Replies are listed 'Best First'.
Re: A SpamAssassin-Enabled POP3 Proxy
by FoncÚ (Scribe) on Aug 27, 2002 at 21:08 UTC
    So, tell me...what kind of lag time are we looking at here? I can't run this right now to test, so I wondered if you had and checked that out.

    Just terminally curious. (-:

      Very little - the proxy seems to add fractional seconds per message (see the logs while it's running) but it might "feel" slower in your mail client due to the batched-then-dumped nature of things. The proxy buffers up the whole message, then the client gets it all at once, rather than trickling in. You might see jumpy progress bars as a result sometimes.

      One of the biggest lag problems with a SpamAssassin scan happens when SA spins off into the weeds on truly large messages. This may be an acceptable delay in a store-and-forward chain, but in a real time network proxy it's fatal. Pop3Proxy works around that (like many SA apps) by declining to scan messages over a certain size - 250K by default, but it's configurable.

      See the discussion on the manpage for more on that.


Re: A SpamAssassin-Enabled POP3 Proxy
by guha (Priest) on Sep 04, 2002 at 15:48 UTC

    Great stuff McD!!

    Tried it a few days and I'm happy to say that my daily spam-quota has sunk to 3% of it's former level.

    Apart from that I must say that the manpage is very well written, in fact I think it's one of the best I've ever read.
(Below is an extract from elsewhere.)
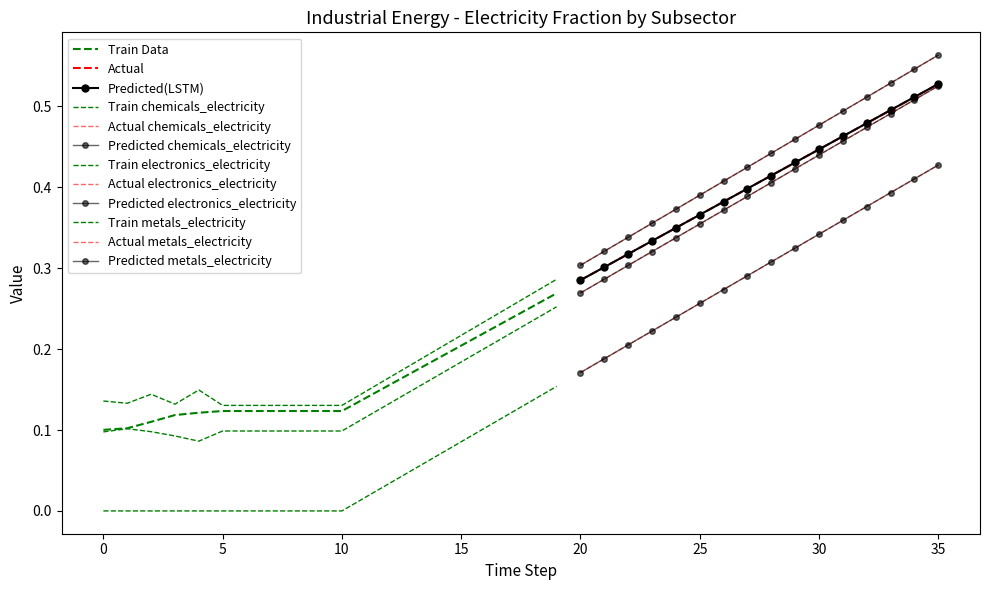

Between 3 and 9, which series saw the biggest shift?

frac_inen_energy_metals_electricity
Informative, funny and well versed.

    PS. You can send the cheque to me by snail instead of email, I don't want SA to snarf it. ;-]

      guha writes:

      Tried it a few days and I'm happy to say that my daily spam-quota has sunk to 3% of it's former level.

      Thank SpamAssassin for that - the spam filtering is all about their hard work and dedication. All I do is get them the mail. :-)
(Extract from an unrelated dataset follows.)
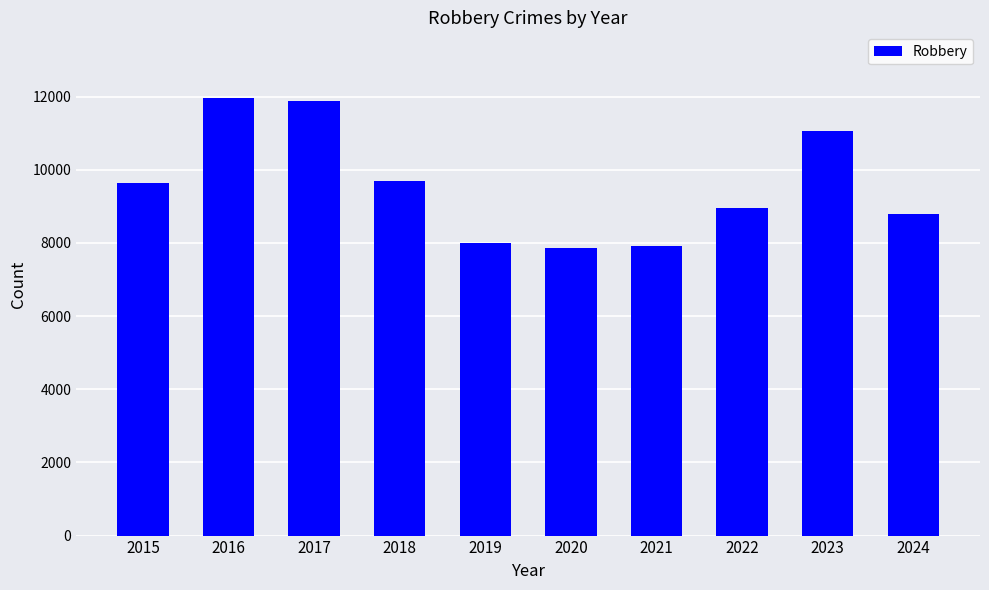

Between 2015 and 2020, which is larger?

2015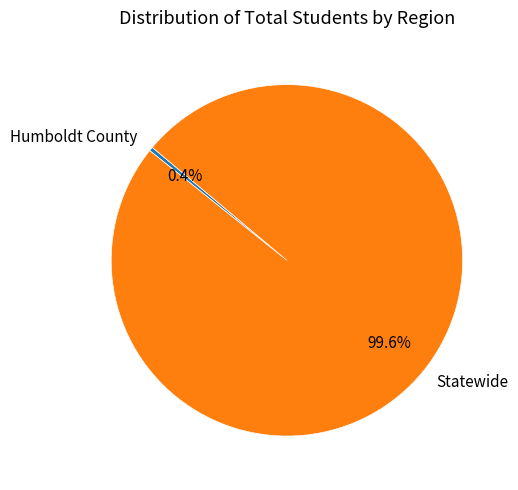

Which slice is the smallest?

Humboldt County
      They just released 2.40 a day or two ago, and 2.41 will be close on it's heels with bugfixes it sounds like. I hope to update and qualify with that version over the coming weekend - some of the early stats on the 2.40 release's effectiveness are simply phenomenal.
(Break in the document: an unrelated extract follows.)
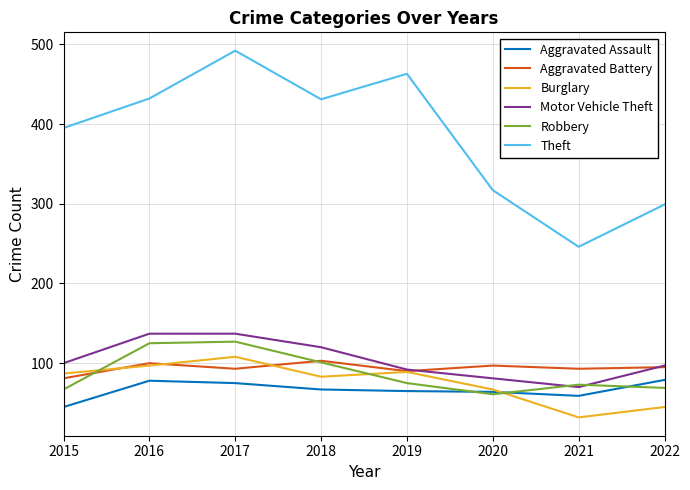

At which category does Theft reach its first local peak?

2017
      Apart from that I must say that the manpage is very well written, in fact I think it's one of the best I've ever read. Informative, funny and well versed.

      You flatter me, sir. :-)


Re: A SpamAssassin-Enabled POP3 Proxy
by Anonymous Monk on Nov 01, 2002 at 12:46 UTC
    This is great - I've been struggling with getting SpamAssasin to run on WinXp and this got it all going in just a few minutes! Just one question - I've installed with SpamAssassin 2.43 and my POP3Proxy log is complaining like so: configuration file "/etc/mail/spamassassin/" requires version 2.41 of SpamAssassin, but this is code version 2.43. Maybe you need to use the -c switch, or remove the old config files? Skipping this file at C:/Perl/site/lib/Mail/SpamAssassin/ line 246. I does the same for files: Is this something to worry about - or is there a fix? Thanks. BarryC.
      Barry C writes:

      This is great - I've been struggling with getting SpamAssasin to run on WinXp and this got it all going in just a few minutes!

      Glad it's working for you.

      Just one question - I've installed with SpamAssassin 2.43...

      I haven't tested against 2.43, but others have reported success.

      Based on the error message, it looks to me like you need to remove the old tests before upgrading to 2.43 - but I could be mistaken. Try zapping your entire pop3proxy directory and starting over - maybe save off your user_prefs and hostmap.txt (if any) first.